Поле эпистемической модальности в пространстве текста - страница 4



Е.И. Дибровой было предложено понятие смыслового пространства читателя и его истолкование в терминах “вертикальной” текстовой структуры; она обозначила его как надтекст. “Надтекст, – пишет Е.И. Диброва, – надстраивается над смысловой линией текста как дополнительное смысловое пространство читателя, предоставляемое ему произведением. Вживаясь в текст, читатель вносит в него свои смыслы, нередко сугубо личностные, но вытекающие из содержания текста. Надтекст представляет собой тот семантический зазор, который объективно существует между понятиями автора и читателя” (Диброва 1994: 20, цит. по: Сигал 2007: 43). К.Я. Сигал проводит границу между надтекстом и подтекстом и объясняет отличия между ними. “Надтекст – это читательское ощущение, которое выстраивается как интеллектуально-чувственное восприятие текста. Текст и надтекст – разнопорядковые явления, надтекст не включается (в отличие, скажем, от подтекста) в метасмысловую структуру текста, ибо несмотря на превращение единства замысла в текстовом воплощении в множественность его интерпретаций, текст остается онтологически целостным и единичным (Сигал 2007: 45), а “проникновение читателя в авторский текст и подтекст и их интерпретация его (читателя) личностными смыслами и составляют надтекст художественного произведения” (Сигал 2007: 44).

Итак, надтекст отражает смысловое пространство читателя, подтекст – метасмысловую структуру текста, предтекст включает в себя заголовочный комплекс и относится к метатекстуальности, вызывая у читателя определенные ассоциации, которые автор использует для создания образа.

Само понятие “пространство текста”, по нашему мнению,следует расширить. В него входит не только подтекст, предтекст и надтекст (т.е. та среда, которую он порождает), но и сам текст. Он существует не только как контекстный минимум диагностики смысла, но и “как законченное целое, будь то письменное монологическое сочинение или устный диалог, – ведь и последний имеет свое начало и свой конец, позволяющий подвести итог реализованному обмену мыслями” (Блох 2004: 169).

Обратимся к вопросу относительно соотношения языка и речи применительно к тексту.

Зачаток учения о разграничении языка и речи мы находим в диалоге «Софист», написанном крупнейшим философом Древней Греции Платоном (Блох 2004: 30). «Таким же образом, если произносится «лев», «олень», «лошадь» и любые другие слова, обозначающие все, что производит действие, то и из их последовательности не возникает речь.
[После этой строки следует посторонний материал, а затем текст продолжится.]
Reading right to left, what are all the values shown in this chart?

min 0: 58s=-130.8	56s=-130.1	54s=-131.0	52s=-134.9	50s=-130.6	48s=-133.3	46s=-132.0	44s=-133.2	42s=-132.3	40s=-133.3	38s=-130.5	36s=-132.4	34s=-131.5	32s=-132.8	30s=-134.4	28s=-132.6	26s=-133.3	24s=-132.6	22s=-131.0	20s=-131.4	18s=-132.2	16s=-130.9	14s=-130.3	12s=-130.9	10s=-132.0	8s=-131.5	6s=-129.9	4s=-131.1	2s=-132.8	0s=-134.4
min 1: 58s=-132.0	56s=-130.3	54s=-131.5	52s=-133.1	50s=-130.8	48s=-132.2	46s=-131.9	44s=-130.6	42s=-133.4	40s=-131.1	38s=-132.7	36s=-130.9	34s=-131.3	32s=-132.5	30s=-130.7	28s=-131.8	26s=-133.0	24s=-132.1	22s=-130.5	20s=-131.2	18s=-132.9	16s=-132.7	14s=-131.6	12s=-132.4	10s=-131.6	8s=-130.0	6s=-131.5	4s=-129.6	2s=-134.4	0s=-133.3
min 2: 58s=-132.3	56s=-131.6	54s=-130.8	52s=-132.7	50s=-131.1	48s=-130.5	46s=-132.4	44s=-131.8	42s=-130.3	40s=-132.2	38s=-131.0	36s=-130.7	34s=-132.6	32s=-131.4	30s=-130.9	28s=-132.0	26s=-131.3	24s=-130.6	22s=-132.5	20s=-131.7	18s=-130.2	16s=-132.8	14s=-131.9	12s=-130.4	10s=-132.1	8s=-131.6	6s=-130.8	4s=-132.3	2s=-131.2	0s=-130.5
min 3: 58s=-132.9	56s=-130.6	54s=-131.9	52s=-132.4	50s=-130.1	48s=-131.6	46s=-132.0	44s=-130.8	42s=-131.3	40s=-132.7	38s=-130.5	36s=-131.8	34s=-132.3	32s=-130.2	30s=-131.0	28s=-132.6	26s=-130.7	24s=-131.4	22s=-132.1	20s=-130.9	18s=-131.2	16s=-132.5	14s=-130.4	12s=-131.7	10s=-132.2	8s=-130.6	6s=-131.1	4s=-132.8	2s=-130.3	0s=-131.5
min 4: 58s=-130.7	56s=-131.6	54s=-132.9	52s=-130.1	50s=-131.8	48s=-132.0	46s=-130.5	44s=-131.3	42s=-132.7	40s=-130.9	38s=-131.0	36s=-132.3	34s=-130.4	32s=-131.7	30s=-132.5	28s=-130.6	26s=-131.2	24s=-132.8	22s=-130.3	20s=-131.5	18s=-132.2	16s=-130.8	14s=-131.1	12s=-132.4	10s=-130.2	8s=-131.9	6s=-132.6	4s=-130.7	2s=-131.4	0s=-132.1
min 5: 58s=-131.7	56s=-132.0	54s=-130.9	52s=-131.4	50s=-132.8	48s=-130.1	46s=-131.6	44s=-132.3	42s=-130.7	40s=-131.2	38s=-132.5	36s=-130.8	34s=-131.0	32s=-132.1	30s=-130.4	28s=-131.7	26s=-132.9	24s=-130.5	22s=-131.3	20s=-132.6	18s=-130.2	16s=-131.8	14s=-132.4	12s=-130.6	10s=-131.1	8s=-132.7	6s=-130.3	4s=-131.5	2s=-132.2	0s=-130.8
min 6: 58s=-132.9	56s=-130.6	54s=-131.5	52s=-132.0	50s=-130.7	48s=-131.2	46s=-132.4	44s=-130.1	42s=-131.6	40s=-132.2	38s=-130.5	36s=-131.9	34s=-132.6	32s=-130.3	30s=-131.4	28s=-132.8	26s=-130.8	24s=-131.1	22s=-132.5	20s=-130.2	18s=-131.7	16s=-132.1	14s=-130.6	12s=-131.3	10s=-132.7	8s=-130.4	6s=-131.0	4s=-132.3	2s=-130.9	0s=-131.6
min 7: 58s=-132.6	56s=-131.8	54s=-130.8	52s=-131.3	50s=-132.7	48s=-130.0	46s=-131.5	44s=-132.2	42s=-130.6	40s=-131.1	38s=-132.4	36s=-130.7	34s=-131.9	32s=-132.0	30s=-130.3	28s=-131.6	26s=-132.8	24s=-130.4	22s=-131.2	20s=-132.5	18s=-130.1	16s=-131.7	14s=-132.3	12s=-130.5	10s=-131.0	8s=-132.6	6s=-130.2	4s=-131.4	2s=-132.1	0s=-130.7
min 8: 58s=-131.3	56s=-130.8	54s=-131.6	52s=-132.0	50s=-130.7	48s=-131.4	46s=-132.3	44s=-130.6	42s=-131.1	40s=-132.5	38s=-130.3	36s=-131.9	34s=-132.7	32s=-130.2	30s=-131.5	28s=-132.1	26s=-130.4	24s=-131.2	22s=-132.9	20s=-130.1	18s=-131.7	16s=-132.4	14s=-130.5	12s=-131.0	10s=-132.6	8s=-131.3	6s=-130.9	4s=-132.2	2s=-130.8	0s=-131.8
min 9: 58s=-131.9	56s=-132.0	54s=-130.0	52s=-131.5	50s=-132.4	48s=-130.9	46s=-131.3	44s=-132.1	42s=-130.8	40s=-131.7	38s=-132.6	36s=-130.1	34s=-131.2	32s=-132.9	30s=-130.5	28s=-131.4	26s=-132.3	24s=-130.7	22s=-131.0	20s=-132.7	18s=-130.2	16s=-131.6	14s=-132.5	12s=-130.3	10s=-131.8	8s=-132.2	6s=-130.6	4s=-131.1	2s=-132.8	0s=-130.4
Высказанное никак не выражает ни действия, ни его отсутствия, ни сущности существующего, ни сущности несуществующего, пока кто-либо не соединит глаголов с именами. Тогда все налажено, и первое же сочетание [имени с глаголом] становится тотчас же речью – в своем роде первою и самою маленькою из речей» (Платон. Софист). В сущности, в этой трактовке речи содержится также и определение предикации, о которой исследователи-лингвисты стали писать уже в более позднее время.

Античное учение о словах-именах и предложении-речи было развито Аристотелем и стоиками в дальнейшем, у александрийских ученых, послужило основой для создания определенных контуров теории грамматики с морфологическим (структурно-семантические свойства частей речи) и синтаксическим (сочетание частей речи в предложении) разделами (Блох 2004: 30-31).

Фердинанд де Соссюр выделил язык как предмет языкознания. Так, он писал: «Язык существует в коллективе как совокупность отпечатков, имеющихся у каждого в голове, наподобие словаря, экземпляры которого, вполне тождественные,находились бы в пользовании многих лиц. Это, таким образом, нечто имеющееся у каждого, вместе с тем общее всем и находящееся вне воли тех, кто им обладает» (Соссюр 1977: 57). «Речь – сумма всего того, что говорят люди … в речи нет ничего коллективного: проявления ее индивидуальны и мгновенны; здесь нет ничего, кроме суммы частных случаев … было бы нелепо объединять под одним углом зрения язык и речь. Речевая деятельность, взятая в целом, непознаваема, т.к. она неоднородна… Можно в крайнем случае сохранить название лингвистики за обеими этими дисциплинами и говорить о лингвистике речи. Но ее нельзя смешивать с лингвистикой в собственном смысле, с той лингвистикой, единственным объектом которой является язык» (Там же, с. 58).